## Input data
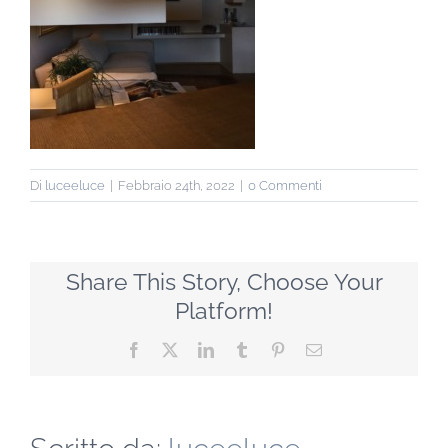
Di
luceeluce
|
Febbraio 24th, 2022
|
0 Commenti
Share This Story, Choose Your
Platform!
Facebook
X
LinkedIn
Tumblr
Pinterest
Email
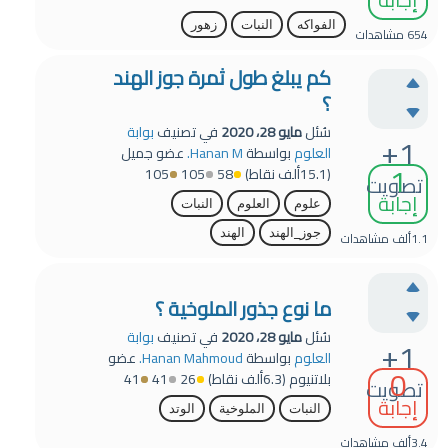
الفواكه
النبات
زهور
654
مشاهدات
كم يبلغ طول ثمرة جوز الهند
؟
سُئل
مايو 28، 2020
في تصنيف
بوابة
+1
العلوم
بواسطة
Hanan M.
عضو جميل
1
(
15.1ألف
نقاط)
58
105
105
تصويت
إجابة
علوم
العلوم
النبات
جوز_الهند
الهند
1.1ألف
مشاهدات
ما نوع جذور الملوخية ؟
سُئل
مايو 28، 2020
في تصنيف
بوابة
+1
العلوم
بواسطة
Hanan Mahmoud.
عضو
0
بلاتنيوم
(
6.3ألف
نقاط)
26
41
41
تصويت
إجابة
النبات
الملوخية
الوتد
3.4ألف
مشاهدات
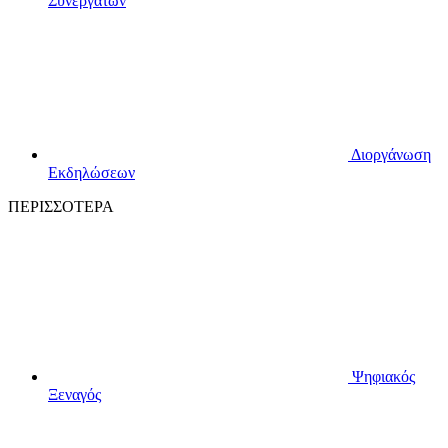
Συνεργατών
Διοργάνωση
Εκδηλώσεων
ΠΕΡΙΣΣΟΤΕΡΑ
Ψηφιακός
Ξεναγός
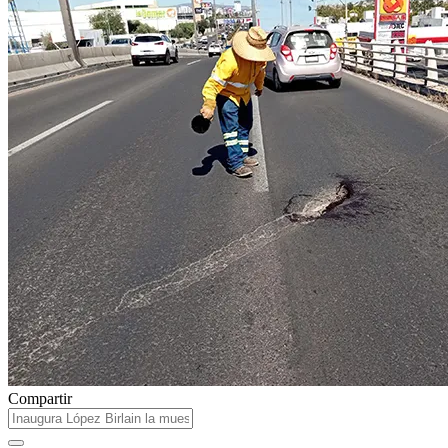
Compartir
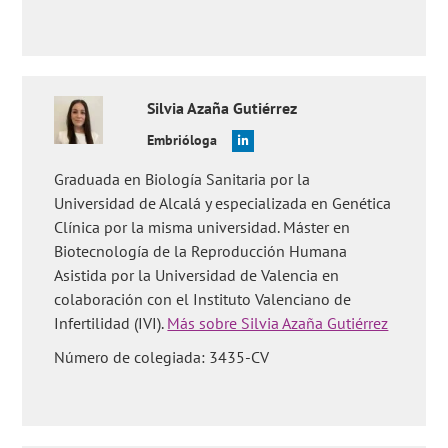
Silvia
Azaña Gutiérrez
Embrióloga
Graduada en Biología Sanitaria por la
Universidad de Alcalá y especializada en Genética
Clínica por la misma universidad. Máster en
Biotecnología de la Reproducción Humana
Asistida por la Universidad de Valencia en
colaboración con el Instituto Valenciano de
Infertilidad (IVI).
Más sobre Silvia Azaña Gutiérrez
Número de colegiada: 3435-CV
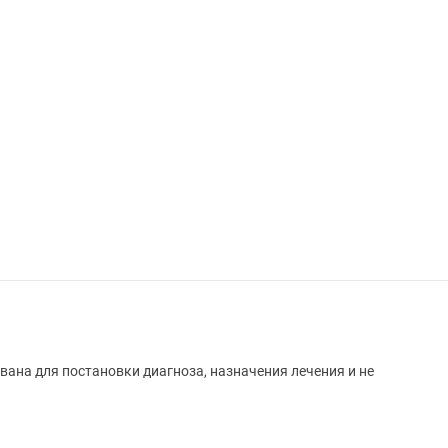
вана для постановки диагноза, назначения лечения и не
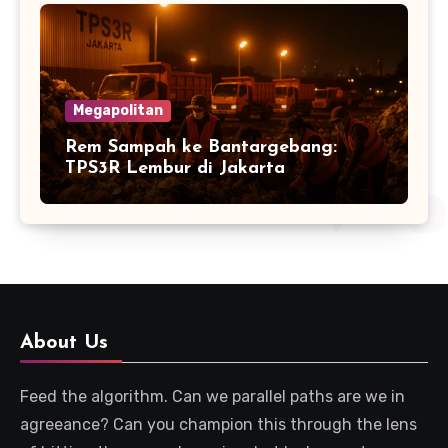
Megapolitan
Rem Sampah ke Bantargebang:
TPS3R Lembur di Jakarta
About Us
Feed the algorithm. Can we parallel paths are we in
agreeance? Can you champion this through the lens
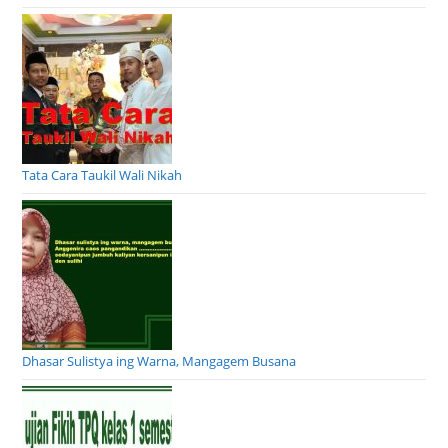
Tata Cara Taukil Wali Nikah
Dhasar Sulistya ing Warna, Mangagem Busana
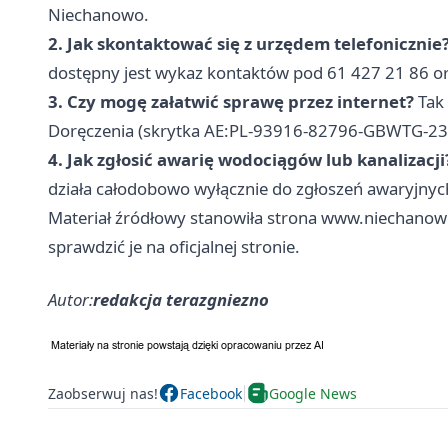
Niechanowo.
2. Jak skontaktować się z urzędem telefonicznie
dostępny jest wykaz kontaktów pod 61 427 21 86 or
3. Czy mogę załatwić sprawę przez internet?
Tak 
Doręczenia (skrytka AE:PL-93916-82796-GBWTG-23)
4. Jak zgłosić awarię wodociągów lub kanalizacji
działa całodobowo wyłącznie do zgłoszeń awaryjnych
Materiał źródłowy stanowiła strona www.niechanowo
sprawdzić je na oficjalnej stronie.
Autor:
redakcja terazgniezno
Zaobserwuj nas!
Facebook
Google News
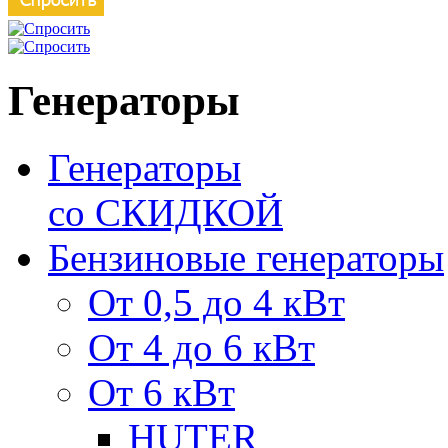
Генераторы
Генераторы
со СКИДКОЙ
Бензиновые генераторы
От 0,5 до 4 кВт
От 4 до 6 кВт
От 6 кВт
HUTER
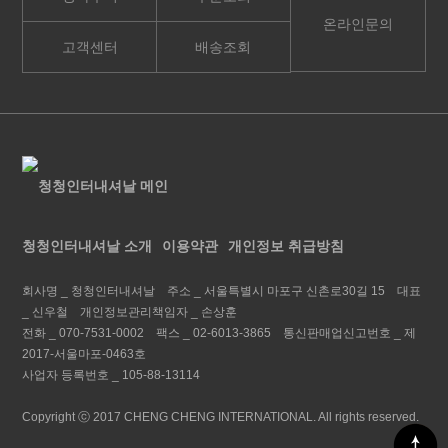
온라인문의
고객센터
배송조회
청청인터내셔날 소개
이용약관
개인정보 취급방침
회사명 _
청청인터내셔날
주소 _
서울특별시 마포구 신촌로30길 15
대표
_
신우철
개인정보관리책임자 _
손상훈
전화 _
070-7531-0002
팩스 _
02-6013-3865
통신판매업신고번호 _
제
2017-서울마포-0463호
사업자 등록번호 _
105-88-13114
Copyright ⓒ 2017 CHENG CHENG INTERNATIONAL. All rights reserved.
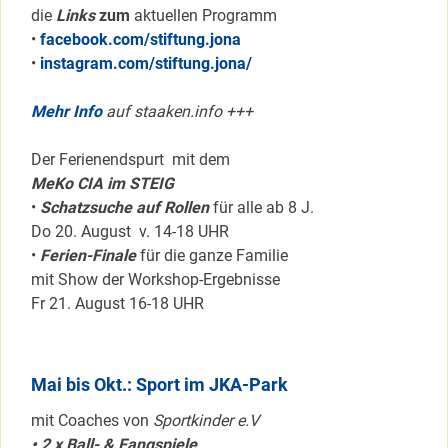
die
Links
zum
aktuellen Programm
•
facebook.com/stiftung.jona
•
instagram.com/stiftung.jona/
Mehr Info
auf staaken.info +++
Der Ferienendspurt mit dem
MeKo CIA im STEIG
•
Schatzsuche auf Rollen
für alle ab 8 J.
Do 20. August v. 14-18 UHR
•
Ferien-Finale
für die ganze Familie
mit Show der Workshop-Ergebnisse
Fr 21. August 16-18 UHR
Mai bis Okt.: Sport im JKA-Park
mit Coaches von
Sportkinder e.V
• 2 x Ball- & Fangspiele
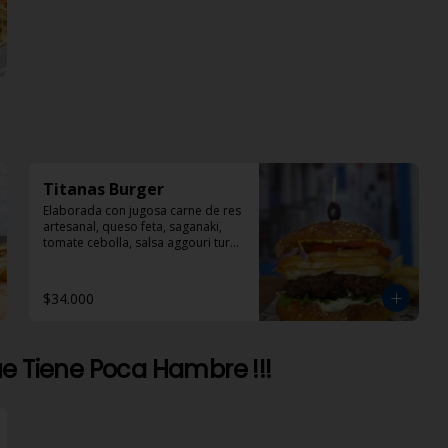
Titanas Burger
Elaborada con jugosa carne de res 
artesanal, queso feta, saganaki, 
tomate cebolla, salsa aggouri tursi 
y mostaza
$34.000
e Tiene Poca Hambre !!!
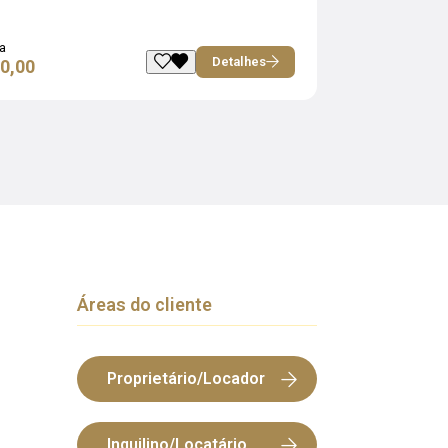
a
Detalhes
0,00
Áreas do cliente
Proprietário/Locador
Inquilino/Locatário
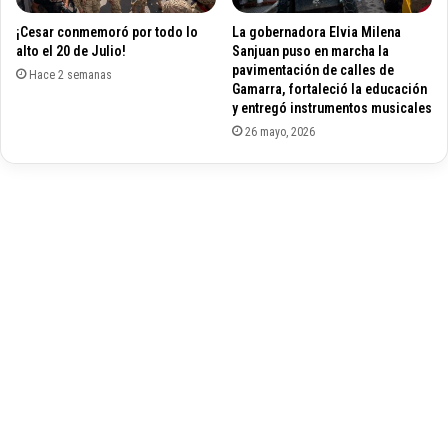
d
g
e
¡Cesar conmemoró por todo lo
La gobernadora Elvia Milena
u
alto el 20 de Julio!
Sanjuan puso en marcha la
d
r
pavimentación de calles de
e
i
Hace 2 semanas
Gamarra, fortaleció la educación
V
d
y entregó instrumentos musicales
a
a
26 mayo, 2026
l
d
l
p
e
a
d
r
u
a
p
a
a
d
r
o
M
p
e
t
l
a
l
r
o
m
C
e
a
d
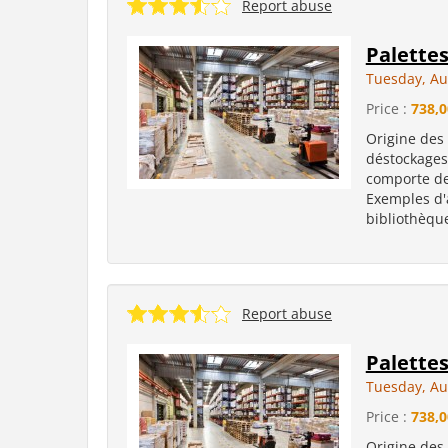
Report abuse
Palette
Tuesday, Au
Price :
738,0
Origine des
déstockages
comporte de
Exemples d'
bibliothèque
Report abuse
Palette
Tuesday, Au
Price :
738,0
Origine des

## Task brief
The data above should be repeated exactly, minus any pictures.

## Task response
Di
luceeluce
|
Febbraio 24th, 2022
|
0 Commenti
Share This Story, Choose Your
Platform!
Facebook
X
LinkedIn
Tumblr
Pinterest
Email
الفواكه
النبات
زهور
654
مشاهدات
كم يبلغ طول ثمرة جوز الهند
؟
سُئل
مايو 28، 2020
في تصنيف
بوابة
+1
العلوم
بواسطة
Hanan M.
عضو جميل
1
(
15.1ألف
نقاط)
58
105
105
تصويت
إجابة
علوم
العلوم
النبات
جوز_الهند
الهند
1.1ألف
مشاهدات
ما نوع جذور الملوخية ؟
سُئل
مايو 28، 2020
في تصنيف
بوابة
+1
العلوم
بواسطة
Hanan Mahmoud.
عضو
0
بلاتنيوم
(
6.3ألف
نقاط)
26
41
41
تصويت
إجابة
النبات
الملوخية
الوتد
3.4ألف
مشاهدات
Συνεργατών
Διοργάνωση
Εκδηλώσεων
ΠΕΡΙΣΣΟΤΕΡΑ
Ψηφιακός
Ξεναγός
Compartir
Silvia
Azaña Gutiérrez
Embrióloga
Graduada en Biología Sanitaria por la
Universidad de Alcalá y especializada en Genética
Clínica por la misma universidad. Máster en
Biotecnología de la Reproducción Humana
Asistida por la Universidad de Valencia en
colaboración con el Instituto Valenciano de
Infertilidad (IVI).
Más sobre Silvia Azaña Gutiérrez
Número de colegiada: 3435-CV
вана для постановки диагноза, назначения лечения и не
Megapolitan
Rem Sampah ke Bantargebang:
TPS3R Lembur di Jakarta
About Us
Feed the algorithm. Can we parallel paths are we in
agreeance? Can you champion this through the lens
Tata Cara Taukil Wali Nikah
Dhasar Sulistya ing Warna, Mangagem Busana
Niechanowo.
2. Jak skontaktować się z urzędem telefonicznie
dostępny jest wykaz kontaktów pod 61 427 21 86 or
3. Czy mogę załatwić sprawę przez internet?
Tak 
Doręczenia (skrytka AE:PL-93916-82796-GBWTG-23)
4. Jak zgłosić awarię wodociągów lub kanalizacji
działa całodobowo wyłącznie do zgłoszeń awaryjnych
Materiał źródłowy stanowiła strona www.niechanowo
sprawdzić je na oficjalnej stronie.
Autor:
redakcja terazgniezno
Zaobserwuj nas!
Facebook
Google News
Генераторы
Генераторы
со СКИДКОЙ
Бензиновые генераторы
От 0,5 до 4 кВт
От 4 до 6 кВт
От 6 кВт
HUTER
온라인문의
고객센터
배송조회
청청인터내셔날 소개
이용약관
개인정보 취급방침
회사명 _
청청인터내셔날
주소 _
서울특별시 마포구 신촌로30길 15
대표
_
신우철
개인정보관리책임자 _
손상훈
전화 _
070-7531-0002
팩스 _
02-6013-3865
통신판매업신고번호 _
제
2017-서울마포-0463호
사업자 등록번호 _
105-88-13114
Copyright ⓒ 2017 CHENG CHENG INTERNATIONAL. All rights reserved.
die
Links
zum
aktuellen Programm
•
facebook.com/stiftung.jona
•
instagram.com/stiftung.jona/
Mehr Info
auf staaken.info +++
Der Ferienendspurt mit dem
MeKo CIA im STEIG
•
Schatzsuche auf Rollen
für alle ab 8 J.
Do 20. August v. 14-18 UHR
•
Ferien-Finale
für die ganze Familie
mit Show der Workshop-Ergebnisse
Fr 21. August 16-18 UHR
Mai bis Okt.: Sport im JKA-Park
mit Coaches von
Sportkinder e.V
• 2 x Ball- & Fangspiele
Titanas Burger
Elaborada con jugosa carne de res 
artesanal, queso feta, saganaki, 
tomate cebolla, salsa aggouri tursi 
y mostaza
$34.000
e Tiene Poca Hambre !!!
a
Detalhes
0,00
Áreas do cliente
Proprietário/Locador
Inquilino/Locatário
d
g
e
¡Cesar conmemoró por todo lo
La gobernadora Elvia Milena
u
alto el 20 de Julio!
Sanjuan puso en marcha la
d
r
pavimentación de calles de
e
i
Hace 2 semanas
Gamarra, fortaleció la educación
V
d
y entregó instrumentos musicales
a
a
26 mayo, 2026
l
d
l
p
e
a
d
r
u
a
p
a
a
d
r
o
M
p
e
t
l
a
l
r
o
m
C
e
a
d
Report abuse
Palette
Tuesday, Au
Price :
738,0
Origine des
déstockages
comporte de
Exemples d'
bibliothèque
Report abuse
Palette
Tuesday, Au
Price :
738,0
Origine des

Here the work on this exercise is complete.